TASK BRIEF
Your reply should reproduce all the data below exactly while excluding the pictures.

[Records from a dataset]
━━━━━━━━━━━━━━━━
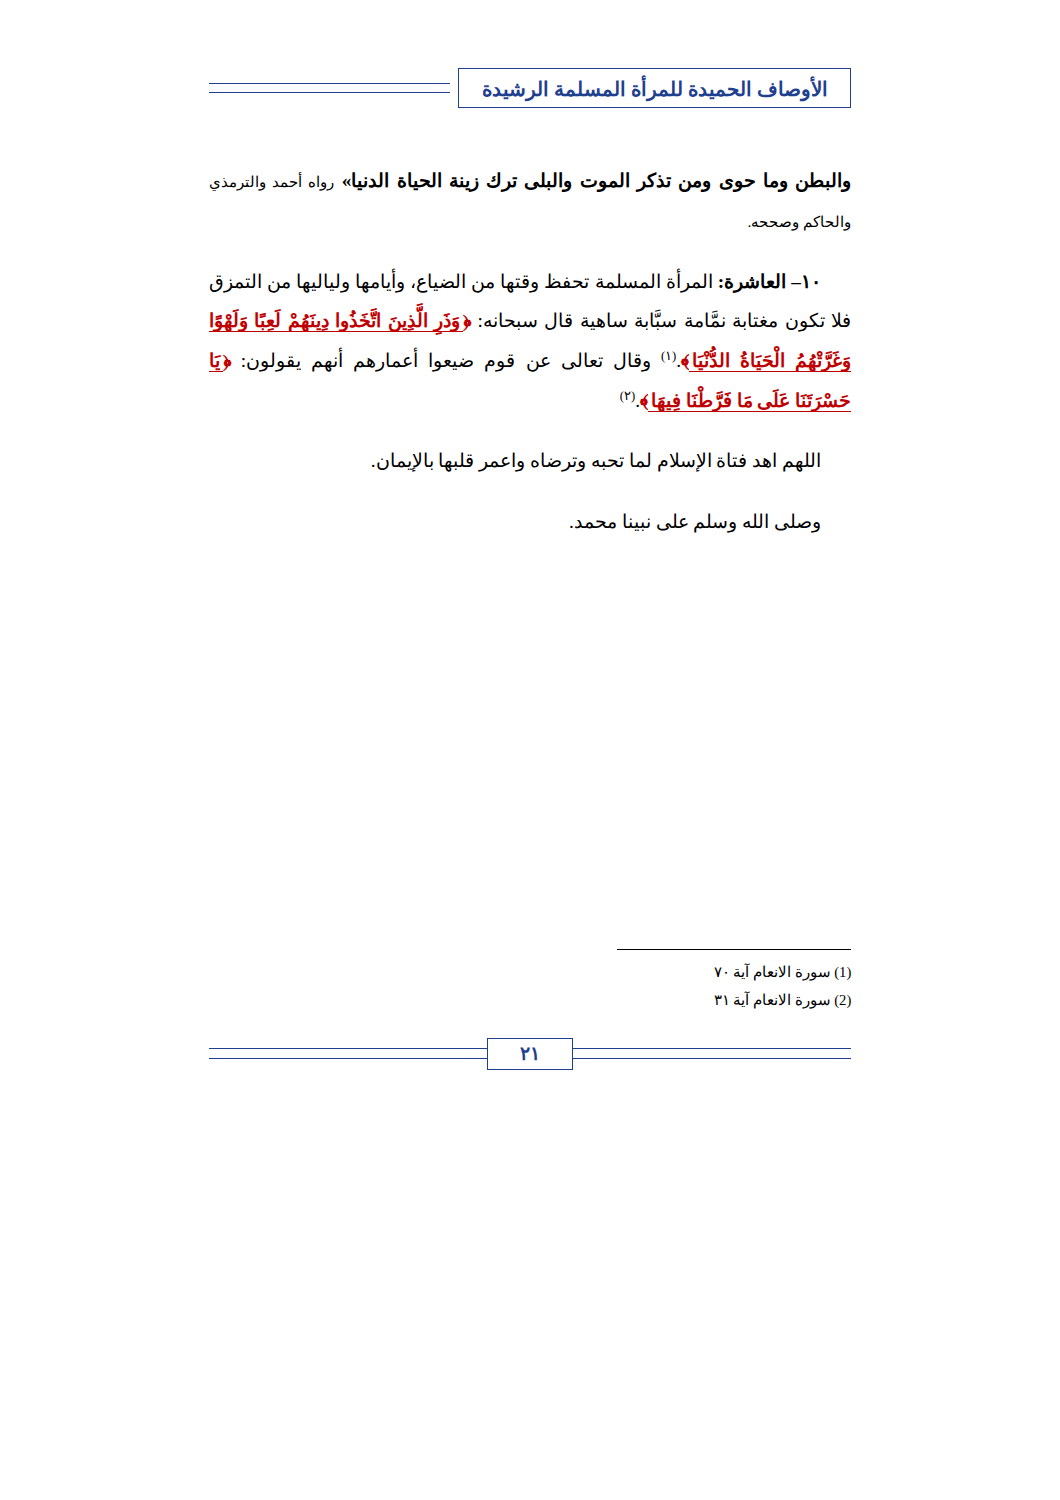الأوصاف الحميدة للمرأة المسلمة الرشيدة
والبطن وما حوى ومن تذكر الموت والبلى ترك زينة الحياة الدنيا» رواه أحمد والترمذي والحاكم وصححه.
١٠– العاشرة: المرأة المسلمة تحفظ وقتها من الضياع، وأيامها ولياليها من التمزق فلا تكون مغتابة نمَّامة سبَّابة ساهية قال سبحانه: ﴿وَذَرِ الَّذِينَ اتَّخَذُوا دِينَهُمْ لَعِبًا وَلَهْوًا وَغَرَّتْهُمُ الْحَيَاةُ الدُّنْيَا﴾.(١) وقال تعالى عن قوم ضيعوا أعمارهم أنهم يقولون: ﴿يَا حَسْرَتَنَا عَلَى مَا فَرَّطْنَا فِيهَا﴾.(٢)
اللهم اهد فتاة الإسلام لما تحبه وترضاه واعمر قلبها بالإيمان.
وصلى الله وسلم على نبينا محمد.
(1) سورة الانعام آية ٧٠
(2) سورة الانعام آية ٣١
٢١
━━━━━━━━━━━━━━━━
WRITTEN ANSWER
الأوصاف الحميدة للمرأة المسلمة الرشيدة
والبطن وما حوى ومن تذكر الموت والبلى ترك زينة الحياة الدنيا» رواه أحمد والترمذي والحاكم وصححه.
١٠– العاشرة: المرأة المسلمة تحفظ وقتها من الضياع، وأيامها ولياليها من التمزق فلا تكون مغتابة نمَّامة سبَّابة ساهية قال سبحانه: ﴿وَذَرِ الَّذِينَ اتَّخَذُوا دِينَهُمْ لَعِبًا وَلَهْوًا وَغَرَّتْهُمُ الْحَيَاةُ الدُّنْيَا﴾.(١) وقال تعالى عن قوم ضيعوا أعمارهم أنهم يقولون: ﴿يَا حَسْرَتَنَا عَلَى مَا فَرَّطْنَا فِيهَا﴾.(٢)
اللهم اهد فتاة الإسلام لما تحبه وترضاه واعمر قلبها بالإيمان.
وصلى الله وسلم على نبينا محمد.
(1) سورة الانعام آية ٧٠
(2) سورة الانعام آية ٣١
٢١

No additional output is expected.